• Exercise: When you find the line with "ring tip: (1179, 858)" among the records below, reproduce it and each line after it exactly, ending with the line with "wrist: (266, 282)".
Segment Start: Exercise material
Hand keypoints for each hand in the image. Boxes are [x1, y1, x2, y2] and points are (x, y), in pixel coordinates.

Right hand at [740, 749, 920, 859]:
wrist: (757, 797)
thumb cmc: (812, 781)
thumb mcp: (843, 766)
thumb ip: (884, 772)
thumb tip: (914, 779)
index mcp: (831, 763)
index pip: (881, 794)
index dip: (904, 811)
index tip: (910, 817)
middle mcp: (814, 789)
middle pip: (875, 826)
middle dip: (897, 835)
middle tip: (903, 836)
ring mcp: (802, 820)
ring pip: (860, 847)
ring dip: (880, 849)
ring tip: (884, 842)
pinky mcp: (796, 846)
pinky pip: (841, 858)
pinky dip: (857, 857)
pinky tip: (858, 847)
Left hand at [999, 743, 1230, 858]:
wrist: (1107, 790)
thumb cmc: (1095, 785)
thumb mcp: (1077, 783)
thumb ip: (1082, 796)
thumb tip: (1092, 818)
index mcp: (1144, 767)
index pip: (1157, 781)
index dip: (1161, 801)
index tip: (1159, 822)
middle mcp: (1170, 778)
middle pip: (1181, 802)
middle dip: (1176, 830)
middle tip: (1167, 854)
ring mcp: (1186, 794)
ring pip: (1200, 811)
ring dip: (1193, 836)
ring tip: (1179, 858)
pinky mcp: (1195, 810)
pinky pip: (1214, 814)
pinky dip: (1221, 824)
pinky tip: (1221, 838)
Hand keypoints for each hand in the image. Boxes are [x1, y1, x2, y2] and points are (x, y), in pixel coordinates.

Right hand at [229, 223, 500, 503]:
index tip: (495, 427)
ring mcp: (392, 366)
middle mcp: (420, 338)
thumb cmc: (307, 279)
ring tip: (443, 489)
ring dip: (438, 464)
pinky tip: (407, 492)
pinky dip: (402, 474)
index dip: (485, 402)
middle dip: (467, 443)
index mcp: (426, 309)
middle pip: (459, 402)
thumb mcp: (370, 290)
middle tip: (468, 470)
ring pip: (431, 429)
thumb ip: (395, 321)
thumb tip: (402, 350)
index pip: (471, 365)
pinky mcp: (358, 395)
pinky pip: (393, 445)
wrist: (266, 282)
Segment End: Exercise material
Segment Start: Exercise material
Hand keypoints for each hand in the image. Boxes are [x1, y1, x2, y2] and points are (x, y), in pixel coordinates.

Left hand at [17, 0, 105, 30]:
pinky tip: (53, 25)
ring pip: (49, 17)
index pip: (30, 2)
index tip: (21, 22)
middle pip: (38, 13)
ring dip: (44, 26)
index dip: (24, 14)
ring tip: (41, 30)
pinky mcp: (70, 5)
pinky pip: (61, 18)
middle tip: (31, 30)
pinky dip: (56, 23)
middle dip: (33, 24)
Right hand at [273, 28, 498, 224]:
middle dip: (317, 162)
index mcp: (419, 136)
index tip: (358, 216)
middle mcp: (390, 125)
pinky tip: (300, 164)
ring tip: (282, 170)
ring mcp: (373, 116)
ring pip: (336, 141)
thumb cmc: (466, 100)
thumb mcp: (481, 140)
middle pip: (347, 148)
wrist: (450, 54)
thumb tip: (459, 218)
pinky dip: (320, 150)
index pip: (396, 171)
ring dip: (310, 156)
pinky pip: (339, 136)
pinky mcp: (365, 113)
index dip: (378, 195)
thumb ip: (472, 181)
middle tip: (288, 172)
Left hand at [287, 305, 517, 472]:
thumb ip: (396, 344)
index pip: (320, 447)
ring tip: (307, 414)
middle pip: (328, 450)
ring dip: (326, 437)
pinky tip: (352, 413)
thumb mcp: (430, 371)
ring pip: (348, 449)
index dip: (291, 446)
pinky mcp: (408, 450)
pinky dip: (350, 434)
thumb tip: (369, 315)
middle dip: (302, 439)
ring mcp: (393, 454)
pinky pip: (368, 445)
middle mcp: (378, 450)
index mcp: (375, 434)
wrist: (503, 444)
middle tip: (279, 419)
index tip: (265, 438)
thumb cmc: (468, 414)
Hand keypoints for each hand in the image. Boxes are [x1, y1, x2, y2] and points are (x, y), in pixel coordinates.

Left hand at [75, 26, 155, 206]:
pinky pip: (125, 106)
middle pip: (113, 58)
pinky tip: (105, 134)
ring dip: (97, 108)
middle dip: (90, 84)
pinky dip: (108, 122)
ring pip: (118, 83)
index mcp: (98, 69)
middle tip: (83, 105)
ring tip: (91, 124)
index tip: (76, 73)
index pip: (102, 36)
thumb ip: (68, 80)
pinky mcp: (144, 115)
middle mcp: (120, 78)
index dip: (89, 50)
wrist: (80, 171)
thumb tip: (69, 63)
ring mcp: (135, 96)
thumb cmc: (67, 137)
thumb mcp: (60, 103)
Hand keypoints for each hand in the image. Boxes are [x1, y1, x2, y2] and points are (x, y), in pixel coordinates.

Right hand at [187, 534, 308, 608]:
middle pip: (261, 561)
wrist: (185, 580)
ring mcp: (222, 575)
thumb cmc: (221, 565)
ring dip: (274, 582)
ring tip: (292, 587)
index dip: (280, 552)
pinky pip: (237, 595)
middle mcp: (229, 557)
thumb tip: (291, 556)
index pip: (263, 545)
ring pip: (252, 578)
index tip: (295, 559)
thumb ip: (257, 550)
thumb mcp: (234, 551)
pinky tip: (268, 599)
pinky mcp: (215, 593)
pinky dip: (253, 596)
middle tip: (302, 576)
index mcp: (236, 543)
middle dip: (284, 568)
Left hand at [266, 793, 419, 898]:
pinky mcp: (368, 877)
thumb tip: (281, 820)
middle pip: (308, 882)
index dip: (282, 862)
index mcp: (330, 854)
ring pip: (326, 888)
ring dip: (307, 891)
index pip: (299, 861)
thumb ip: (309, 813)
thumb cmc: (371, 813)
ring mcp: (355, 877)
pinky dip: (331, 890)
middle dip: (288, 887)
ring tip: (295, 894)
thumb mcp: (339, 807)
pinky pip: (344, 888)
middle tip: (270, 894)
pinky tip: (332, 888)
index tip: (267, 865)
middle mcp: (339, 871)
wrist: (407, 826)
Segment End: Exercise material
• Answer to this task:
ring tip: (1179, 858)
pinky mcp: (1195, 810)
pinky pip: (1214, 814)
pinky dip: (1221, 824)
pinky tip: (1221, 838)
Hand keypoints for each hand in the image. Boxes are [x1, y1, x2, y2] and points are (x, y), in pixel coordinates.

Right hand at [229, 223, 500, 503]:
index tip: (495, 427)
ring mcp: (392, 366)
middle mcp: (420, 338)
thumb cmc: (307, 279)
ring tip: (443, 489)
ring dip: (438, 464)
pinky tip: (407, 492)
pinky dip: (402, 474)
index dip: (485, 402)
middle dip: (467, 443)
index mcp: (426, 309)
middle pip: (459, 402)
thumb mcp: (370, 290)
middle tip: (468, 470)
ring pip: (431, 429)
thumb ip: (395, 321)
thumb tip: (402, 350)
index pip: (471, 365)
pinky mcp: (358, 395)
pinky pip: (393, 445)
wrist: (266, 282)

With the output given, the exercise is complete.